Everybody is wondering whether Bombardier will make headlines next week at the NBAA Convention in Orlando, Florida, as the Canadian business jet builder feels the pressure to steal some of the thunder from Gulfstream's big announcement on Tuesday of the all-new G500 and G600 large-cabin twinjets.

We can't confirm or deny that new Global-family jets will be revealed at the show (because we don't know) but what we do know is the Learjet 85 will be making its public debut at the static display after several delays in the program and, more importantly, customers will be arriving with pointed questions about what's next from the Montreal company.

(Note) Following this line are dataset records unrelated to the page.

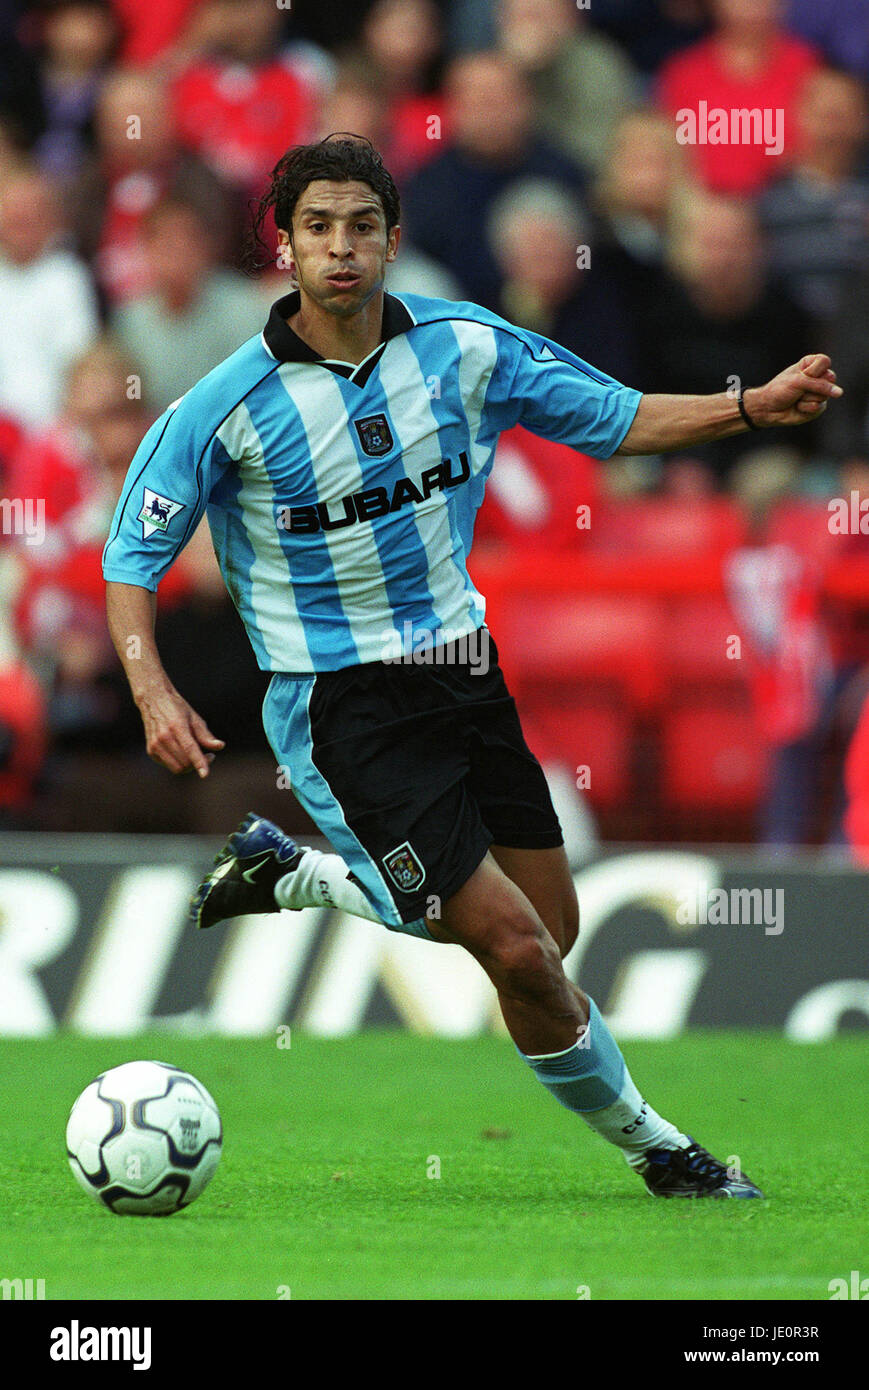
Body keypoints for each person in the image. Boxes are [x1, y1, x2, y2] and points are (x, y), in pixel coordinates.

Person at [103, 136, 841, 1199]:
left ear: (394, 240)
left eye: (362, 224)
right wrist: (150, 684)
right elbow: (131, 554)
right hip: (341, 702)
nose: (341, 247)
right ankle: (663, 1153)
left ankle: (303, 874)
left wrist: (747, 407)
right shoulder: (222, 404)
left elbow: (614, 416)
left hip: (462, 670)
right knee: (519, 954)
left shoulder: (464, 346)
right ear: (285, 247)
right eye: (318, 226)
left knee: (553, 933)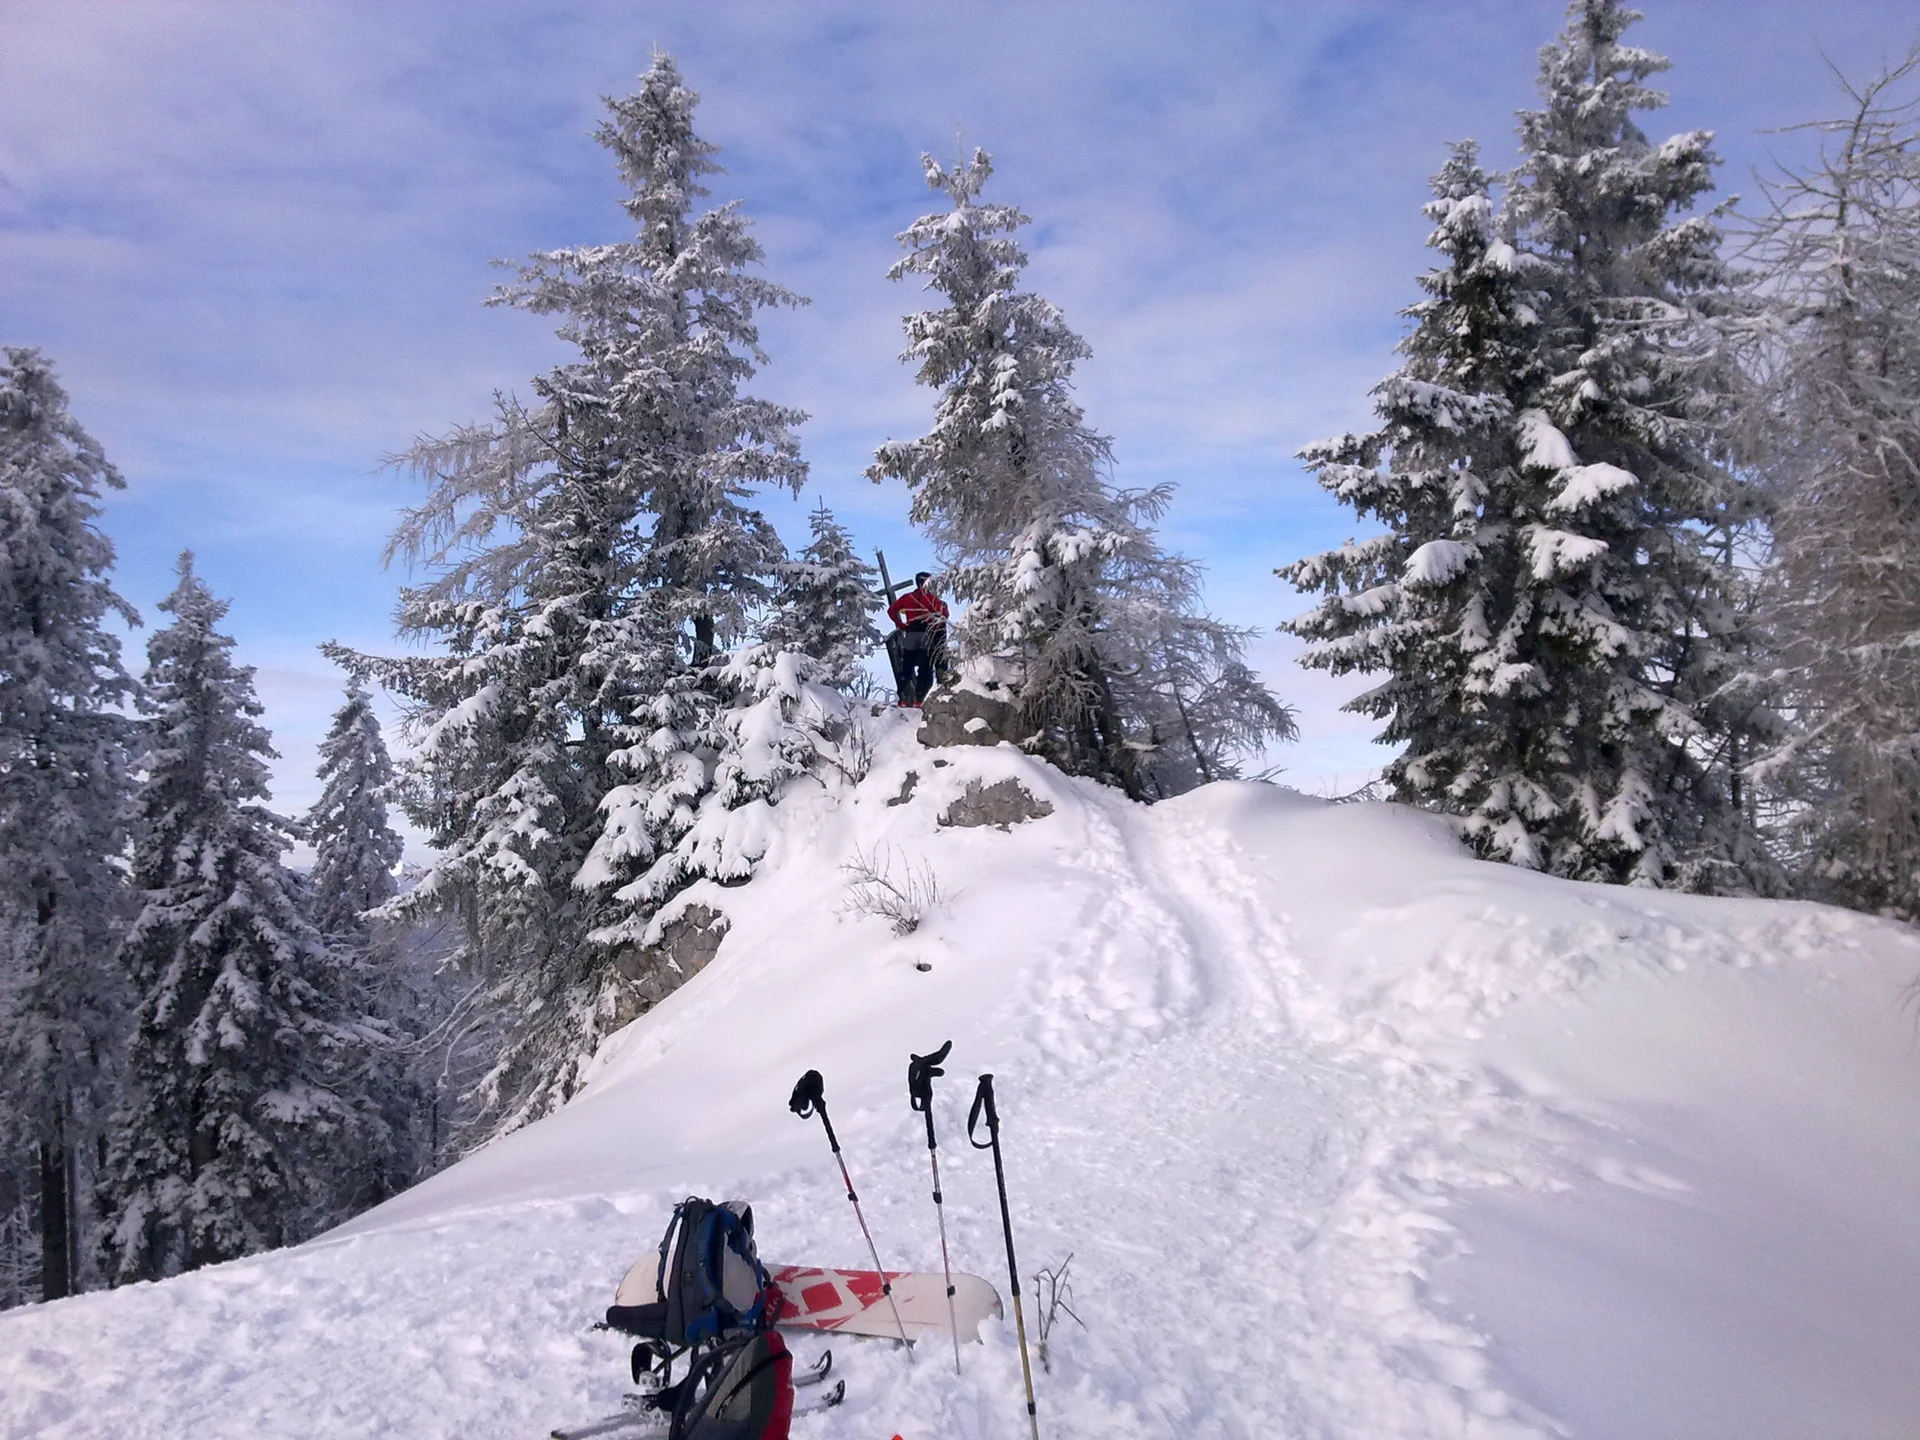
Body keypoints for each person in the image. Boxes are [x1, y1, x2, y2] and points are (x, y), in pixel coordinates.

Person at [886, 571, 949, 706]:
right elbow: (944, 617)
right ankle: (918, 701)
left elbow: (891, 610)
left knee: (907, 667)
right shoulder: (935, 600)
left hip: (911, 634)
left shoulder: (908, 597)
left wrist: (901, 625)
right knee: (925, 669)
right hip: (927, 635)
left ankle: (902, 699)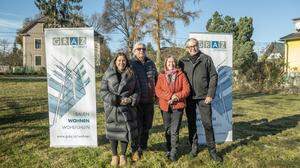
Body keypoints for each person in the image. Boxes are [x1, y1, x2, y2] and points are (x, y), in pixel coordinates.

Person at [178, 38, 222, 162]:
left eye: (194, 45)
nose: (192, 48)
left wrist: (210, 94)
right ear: (186, 48)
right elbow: (178, 77)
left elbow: (213, 75)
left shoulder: (206, 59)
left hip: (204, 97)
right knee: (191, 124)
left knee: (207, 124)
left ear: (198, 45)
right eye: (190, 46)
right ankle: (194, 147)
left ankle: (212, 151)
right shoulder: (182, 61)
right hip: (189, 97)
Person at [100, 52, 140, 166]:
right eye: (119, 60)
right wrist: (116, 99)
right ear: (115, 61)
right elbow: (103, 92)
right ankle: (114, 155)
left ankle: (122, 155)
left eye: (123, 60)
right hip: (112, 108)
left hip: (127, 108)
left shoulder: (131, 74)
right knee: (112, 133)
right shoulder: (108, 73)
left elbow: (137, 91)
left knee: (124, 132)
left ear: (126, 62)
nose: (121, 63)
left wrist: (131, 99)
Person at [155, 56, 190, 161]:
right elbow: (157, 90)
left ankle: (174, 152)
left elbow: (187, 90)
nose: (171, 63)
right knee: (167, 129)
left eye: (173, 62)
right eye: (169, 62)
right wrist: (170, 96)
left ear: (176, 64)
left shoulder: (181, 75)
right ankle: (168, 148)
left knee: (174, 130)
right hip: (165, 106)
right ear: (166, 63)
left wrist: (177, 96)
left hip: (177, 106)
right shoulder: (161, 75)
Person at [130, 42, 158, 160]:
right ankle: (135, 149)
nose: (141, 51)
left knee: (147, 125)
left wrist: (157, 95)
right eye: (138, 49)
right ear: (134, 51)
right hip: (137, 102)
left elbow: (156, 78)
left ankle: (144, 146)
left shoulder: (150, 63)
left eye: (143, 49)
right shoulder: (131, 64)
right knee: (137, 127)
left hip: (149, 100)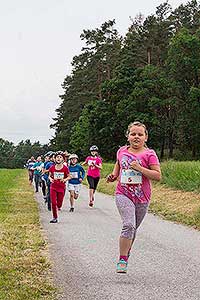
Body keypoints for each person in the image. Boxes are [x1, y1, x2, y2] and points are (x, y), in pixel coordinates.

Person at [107, 121, 161, 274]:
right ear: (128, 136)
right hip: (123, 193)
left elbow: (157, 176)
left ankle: (127, 251)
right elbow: (118, 164)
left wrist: (140, 168)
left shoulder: (149, 154)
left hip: (142, 197)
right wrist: (113, 176)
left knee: (133, 229)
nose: (136, 137)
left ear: (146, 137)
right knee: (129, 225)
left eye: (140, 134)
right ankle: (122, 259)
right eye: (133, 134)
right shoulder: (122, 151)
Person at [48, 151, 71, 223]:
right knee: (53, 203)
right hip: (53, 187)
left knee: (59, 204)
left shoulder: (65, 168)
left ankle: (59, 206)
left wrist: (64, 179)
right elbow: (49, 176)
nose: (58, 158)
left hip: (61, 187)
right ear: (55, 159)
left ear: (63, 159)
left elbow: (69, 176)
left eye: (60, 157)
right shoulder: (52, 168)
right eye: (57, 157)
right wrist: (51, 179)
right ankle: (55, 217)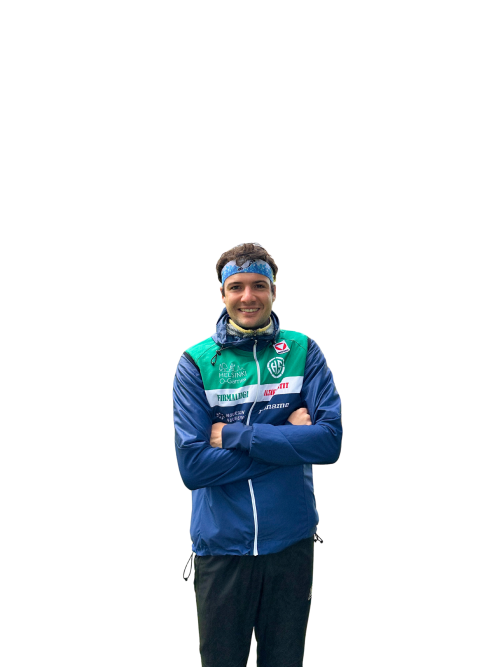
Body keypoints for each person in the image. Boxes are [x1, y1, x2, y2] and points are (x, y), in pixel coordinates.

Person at [173, 242, 342, 667]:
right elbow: (193, 468)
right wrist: (288, 439)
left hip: (291, 541)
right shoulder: (194, 362)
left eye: (259, 286)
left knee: (284, 660)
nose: (248, 296)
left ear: (275, 291)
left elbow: (328, 443)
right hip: (221, 545)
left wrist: (235, 435)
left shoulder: (305, 350)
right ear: (222, 294)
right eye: (236, 287)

Bombardier is certainly feeling the competitive heat from Gulfstream and Dassault, both of which have new airplanes in the pipeline that are quite competitive with Bombardier's own Global 5000/6000 and 7000/8000 models.

One big surprise we noted at the Gulfstream event in Savannah, Georgia, this week was G500's completed price of $43.5 million (in 2014 $), which is well below the Bombardier G5000's $49 million sticker, although G5000's nowadays are certainly selling for less.

How do these two airplanes stack up? Interestingly, the cabin width of each is nearly identical, which we have to guess was a conscious decision on Gulfstream's part. Cabin length in the Gulfstream, meanwhile, is actually a touch longer, and the windows in the G500 are much larger than anything short of the identical units on the Gulfstream G650. Max range is about the same (5,000 nm for the G500 vs. 5,200 nm for the G5000, both at Mach .85), while the G500, with a max speed of Mach 0.925, beats the G5000's Mach 0.88 top speed.

Where the G500 really begins to differentiate itself from the G5000, however, is in the technology packed inside. From the fly-by-wire flight controls, to the touchscreen-heavy Symmetry flight deck to the active-control sidesticks and the extremely quiet and highly refined cabin, there's a lot to love about the G500. Not that Bombardier's G5000 is a bad airplane, it's just getting a bit long in the tooth, improvements aside. Meanwhile, the decision by longtime Bombardier customer Flexjet to place a bulk order for Gulfstreams has to sting.